The Battle for Europe’s Soul
The reports of record-breaking levels of anti-Semitic attacks, vandalism, and harassment have not fallen on deaf ears. In 2015, Global Jewish Advocacy convened a conference in Brussels and called on European leaders to take a strong stance against anti-Semitism in their own countries.
In response, the European Parliament adopted a resolution combating anti-Semitism that offered a set of steps that EU Member States can take to address the problem. Countless state leaders issued statements condemning anti-Semitism and vowed to act against it. In the wake of the last report, the Council of the European Union approved an official EU Council Antisemitism Declaration that says, “The security of Jewish people is an immediate necessity and requires timely action of the Member States and the EU institutions.”

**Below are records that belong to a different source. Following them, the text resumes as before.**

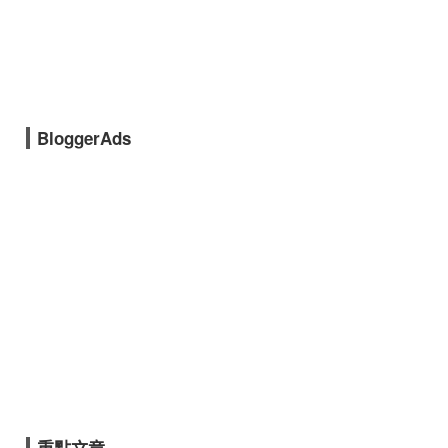
BloggerAds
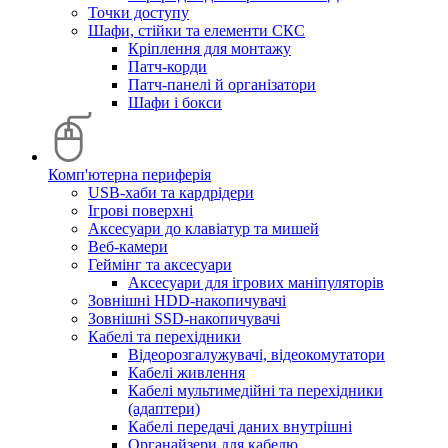
Точки доступу
Шафи, стійки та елементи СКС
Кріплення для монтажу
Патч-корди
Патч-панелі й організатори
Шафи і бокси
Комп'ютерна периферія
USB-хаби та кардрідери
Ігрові поверхні
Аксесуари до клавіатур та мишей
Веб-камери
Геймінг та аксесуари
Аксесуари для ігрових маніпуляторів
Зовнішні HDD-накопичувачі
Зовнішні SSD-накопичувачі
Кабелі та перехідники
Відеорозгалужувачі, відеокомутатори
Кабелі живлення
Кабелі мультимедійні та перехідники
(адаптери)
Кабелі передачі даних внутрішні
Органайзери для кабелю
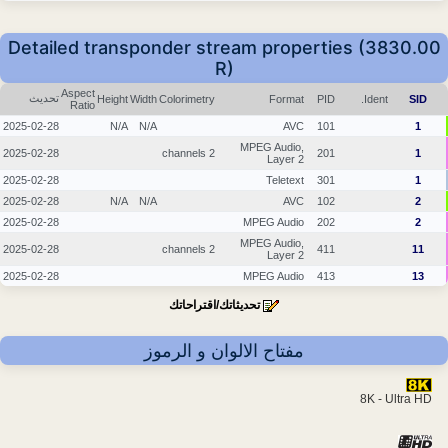
Detailed transponder stream properties (3830.00
R)
Aspect
تحديث
Height
Width
Colorimetry
Format
PID
Ident.
SID
Ratio
2025-02-28
N/A
N/A
AVC
101
1
MPEG Audio,
2025-02-28
2 channels
201
1
Layer 2
2025-02-28
Teletext
301
1
2025-02-28
N/A
N/A
AVC
102
2
2025-02-28
MPEG Audio
202
2
MPEG Audio,
2025-02-28
2 channels
411
11
Layer 2
2025-02-28
MPEG Audio
413
13
تحديثاتك/اقتراحاتك
مفتاح الالوان و الرموز
8K - Ultra HD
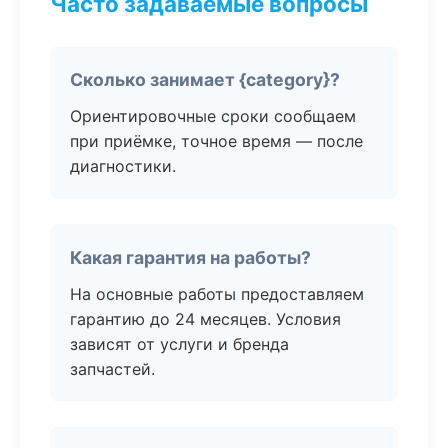
Часто задаваемые вопросы
Сколько занимает {category}?
Ориентировочные сроки сообщаем
при приёмке, точное время — после
диагностики.
Какая гарантия на работы?
На основные работы предоставляем
гарантию до 24 месяцев. Условия
зависят от услуги и бренда
запчастей.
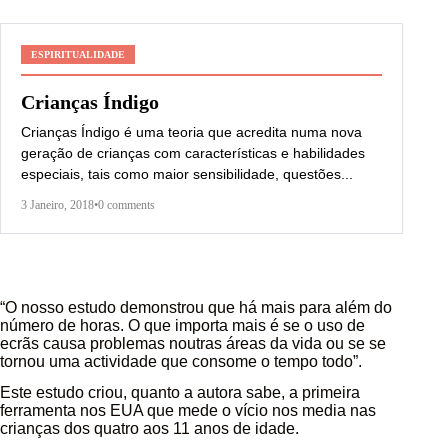
ESPIRITUALIDADE
Crianças Índigo
Crianças Índigo é uma teoria que acredita numa nova
geração de crianças com características e habilidades
especiais, tais como maior sensibilidade, questões...
3 Janeiro, 2018
•
0 comments
“O nosso estudo demonstrou que há mais para além do
número de horas. O que importa mais é se o uso de
ecrãs causa problemas noutras áreas da vida ou se se
tornou uma actividade que consome o tempo todo”.
Este estudo criou, quanto a autora sabe, a primeira
ferramenta nos EUA que mede o vício nos media nas
crianças dos quatro aos 11 anos de idade.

The proactive stance is not limited only to Europe’s intangible political sphere of promises and high hopes. After years of complacency from the general public, emboldened anti-Semites are beginning to face strong popular resistance. In Germany last April, more than 2,000 Jews and non-Jews attended “Wear a Kippah” marches in Berlin and other German cities to protest anti-Semitism after an attack on a man wearing a kippah.
On February 19, in France, the home of countless anti-Semitic reports, thousands of people rallied in Paris as part of a nation-wide demonstration condemning the surge in anti-Semitic hate crimes. France saw a 74 percent jump in anti-Jewish offenses last year after two years of declines.

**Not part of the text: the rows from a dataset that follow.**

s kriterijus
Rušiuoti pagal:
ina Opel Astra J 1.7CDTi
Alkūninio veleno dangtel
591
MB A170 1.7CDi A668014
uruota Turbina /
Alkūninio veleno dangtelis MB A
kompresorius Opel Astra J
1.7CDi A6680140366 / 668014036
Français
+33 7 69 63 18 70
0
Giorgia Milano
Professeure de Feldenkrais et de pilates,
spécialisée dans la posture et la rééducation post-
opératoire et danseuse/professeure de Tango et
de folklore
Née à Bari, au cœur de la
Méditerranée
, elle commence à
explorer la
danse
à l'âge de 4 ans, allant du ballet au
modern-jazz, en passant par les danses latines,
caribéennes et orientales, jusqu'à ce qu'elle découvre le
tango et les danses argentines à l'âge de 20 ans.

In contrast to these moving demonstrations and declarations of solidarity comes the threat of far-right political parties that campaign on ultra-nationalism. Anti-Semitic nationalist parties have gained legitimacy in Italy, Austria, Germany, Greece, and other states. The radicalization of large Islamic populations in Europe and the reactionary far-right movements have fueled both anti-Semitic attacks and vandalism. Anti-Semitism, disguised as anti-Zionism, runs rampant and gives public legitimacy to the same hateful rhetoric seen time and time again throughout history.
The fading memory of the Holocaust and national embarrassment from nations that were complicit in the Nazi evil has led to Holocaust distortion, such as Poland’s controversial Holocaust law that threatens fines for anyone who claims Poland collaborated with Nazi Germany.
Europe stands at a crossroad. The general complacency toward anti-Jewish rhetoric, the normalization of anti-Semitic acts, and the political climate of anti-Zionism seem to have allowed the reemergence of a monster the world has not seen for several decades. Will Europe make different choices this time?